> Problem requirements: Produce an exact copy of the lines from the line containing "140: 62000 -> 66300" through the last line of the listing below, both ends included, and nothing else.

> Listed records:
═══
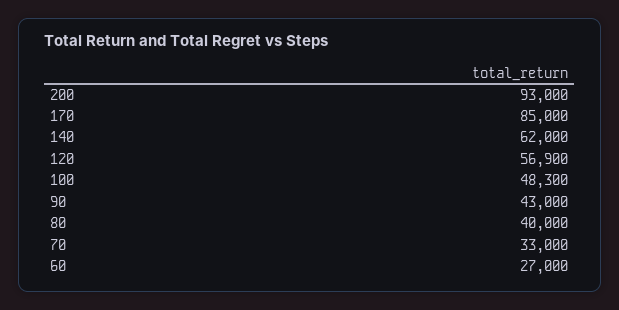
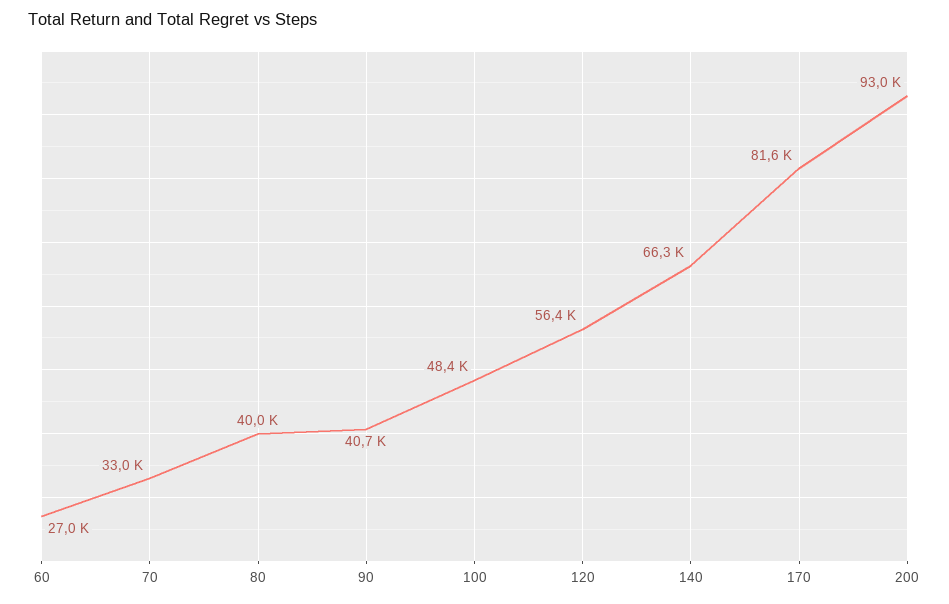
170: 85000 -> 81600
140: 62000 -> 66300
120: 56900 -> 56400
100: 48300 -> 48400
90: 43000 -> 40700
═══
> Written response:
140: 62000 -> 66300
120: 56900 -> 56400
100: 48300 -> 48400
90: 43000 -> 40700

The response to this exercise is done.